The part in bold is certainly inaccurate. Absent any software, the CPU will not cause the computer to behave in any manner at all.
Software is not a tangible object that you can touch. Software is a pattern. A particular sequence of ones and zeros. It is, as you say, an immaterial entity.
Were one to design software sufficiently complex that it could engage in sentient thought given the hardware necessary to do so, then the identity of said entity would be independent of whatever CPU it was using at the time. You could download this sentient program into another computer and it would still be the same program.
It seems to me that the human brain functions very much like a computer, and as such requires software in order to function. A pattern of choices defining a distinct personality. I believe this software is called a soul.
Your brain is your hardware. Your particular pattern of neurons are your software.
And just because a soul is a pattern of choices does not make it any less real.Similarly, just because a computer's software is a pattern of ones and zeroes doesn't make it any less real.

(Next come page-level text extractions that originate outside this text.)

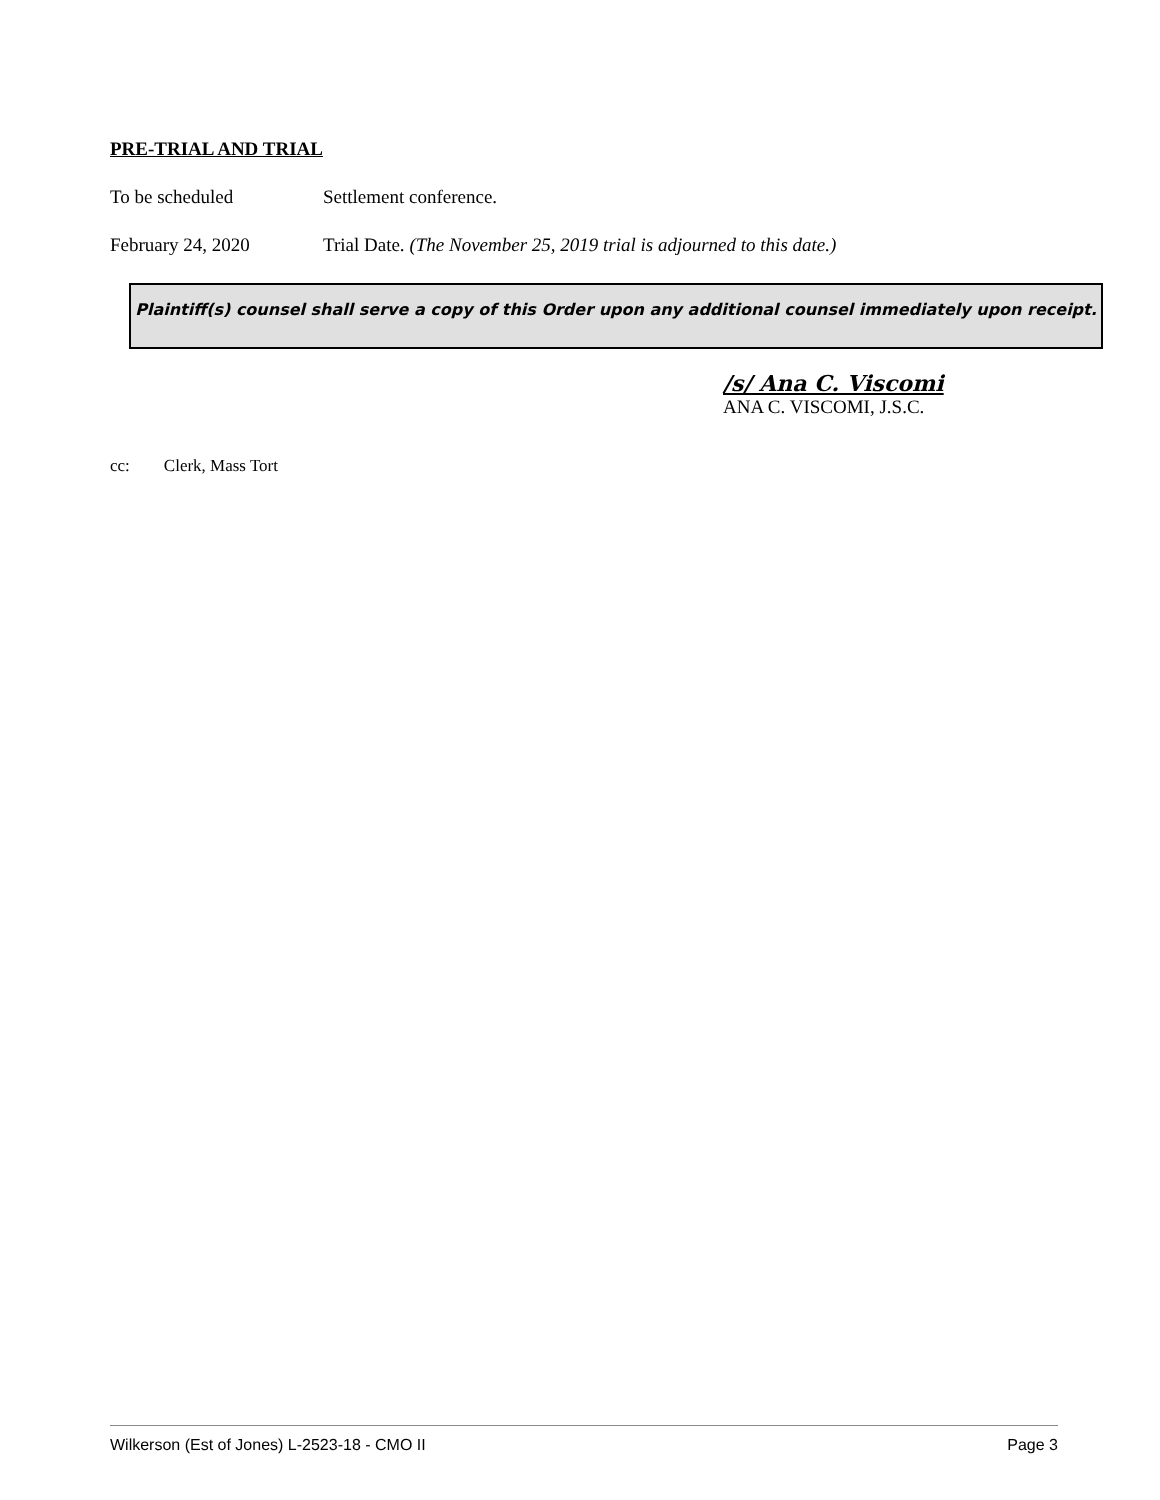PRE-TRIAL AND TRIAL
To be scheduled Settlement conference.
February 24, 2020 Trial Date. (The November 25, 2019 trial is adjourned to this date.)
Plaintiff(s) counsel shall serve a copy of this Order upon any additional counsel immediately upon receipt.
/s/ Ana C. Viscomi
ANA C. VISCOMI, J.S.C.
cc: Clerk, Mass Tort
Wilkerson (Est of Jones) L-2523-18 - CMO II Page 3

Do you believe that computers have souls (i.e. some metaphysical trait that makes them run)?
Why or why not?
No, the neurons themselves are more like an integrated circuit in a CPU. The pattern in which integrated circuits are arranged in the CPU has no bearing on the pattern in which they are used. Different software can use the same circuits to accomplish entirely different things.

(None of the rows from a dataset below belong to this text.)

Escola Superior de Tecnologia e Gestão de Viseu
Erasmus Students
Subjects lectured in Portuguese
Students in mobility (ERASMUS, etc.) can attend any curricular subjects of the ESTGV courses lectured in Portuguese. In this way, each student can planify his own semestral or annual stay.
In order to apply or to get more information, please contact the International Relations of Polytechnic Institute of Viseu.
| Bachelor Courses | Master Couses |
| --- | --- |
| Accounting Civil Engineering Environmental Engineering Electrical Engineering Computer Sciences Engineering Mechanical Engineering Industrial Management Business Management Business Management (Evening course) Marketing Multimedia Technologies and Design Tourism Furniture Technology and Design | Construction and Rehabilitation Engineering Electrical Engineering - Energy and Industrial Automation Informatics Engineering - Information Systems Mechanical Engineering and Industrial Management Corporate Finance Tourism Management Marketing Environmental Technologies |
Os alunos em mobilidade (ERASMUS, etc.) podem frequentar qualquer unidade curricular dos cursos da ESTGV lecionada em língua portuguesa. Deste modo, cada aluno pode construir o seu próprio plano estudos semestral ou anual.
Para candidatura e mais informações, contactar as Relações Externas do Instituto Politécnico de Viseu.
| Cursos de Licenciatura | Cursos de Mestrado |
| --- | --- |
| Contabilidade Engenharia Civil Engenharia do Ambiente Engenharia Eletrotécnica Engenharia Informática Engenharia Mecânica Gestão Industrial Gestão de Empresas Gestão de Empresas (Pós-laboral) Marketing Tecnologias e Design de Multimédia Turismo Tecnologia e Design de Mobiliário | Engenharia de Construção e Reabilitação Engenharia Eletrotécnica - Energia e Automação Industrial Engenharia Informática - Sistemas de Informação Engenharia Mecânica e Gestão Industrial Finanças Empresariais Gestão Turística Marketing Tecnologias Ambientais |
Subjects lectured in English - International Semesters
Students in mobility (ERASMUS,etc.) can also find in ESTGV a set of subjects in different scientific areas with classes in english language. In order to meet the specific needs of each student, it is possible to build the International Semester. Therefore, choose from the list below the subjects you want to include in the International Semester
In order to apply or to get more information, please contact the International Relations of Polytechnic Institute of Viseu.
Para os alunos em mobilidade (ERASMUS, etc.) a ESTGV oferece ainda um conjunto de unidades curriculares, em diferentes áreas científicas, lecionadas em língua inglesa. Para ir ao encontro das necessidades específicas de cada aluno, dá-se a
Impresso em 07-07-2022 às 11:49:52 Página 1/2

And just because a soul is a pattern of choices does not make it any less real.
Yes.
A pattern of ones and zeros is an immaterial concept. The software isn't the computer, or the CPU or even the disk on which the software is stored. It is not some physical object that you can touch. It is in fact beyond the physical, which makes it a metaphysical trait.
Our software is much more complex, similarly metaphysical, and nonetheless real for it.
Just because computer software is immaterial doesn't make it metaphysical.
You can easily conduct experiments to detect its presence or absence. If the software exists on my machine, then I should be able to pinpoint its location by deleting certain parts of my hard drive and seeing if it still runs. If the software exists on the cloud (perhaps a better analogy for the concept of a soul), then I can confirm this fact by disconnecting from the internet and seeing if I can still run the program.
There is no comparable experiment that can be run to detect the presence or absence of a human soul, which makes it a fundamentally different concept IMO.
Being immaterial does in fact make it metaphysical. Meta from the Greek μετά meaning beyond and physical from the Greek φυσικά referring to Aristotle's contemplations of the material. I looked it up.
Panache said:What do you mean? Deleting certain parts of your brain won't similarly cause the program to stop running? I don't get what you are trying to say here.
What I meant is something that exists independently of any scientific observation. The concept of a soul would qualify; a computer program would not.
My point is that your computer's soul/software exists either within its hardware, or in the cloud. And in either case, we can test for its presence. There's no comparable way to test for the presence of a human soul.
Why not? The soul exists most likely in its hardware. We can scientifically identify patterns of choices. A specific instance of such patterns is a soul. What is so mystical about that?
Human consciousness is the product of chemistry.
Chemicals don't boogey, and they don't have any soul.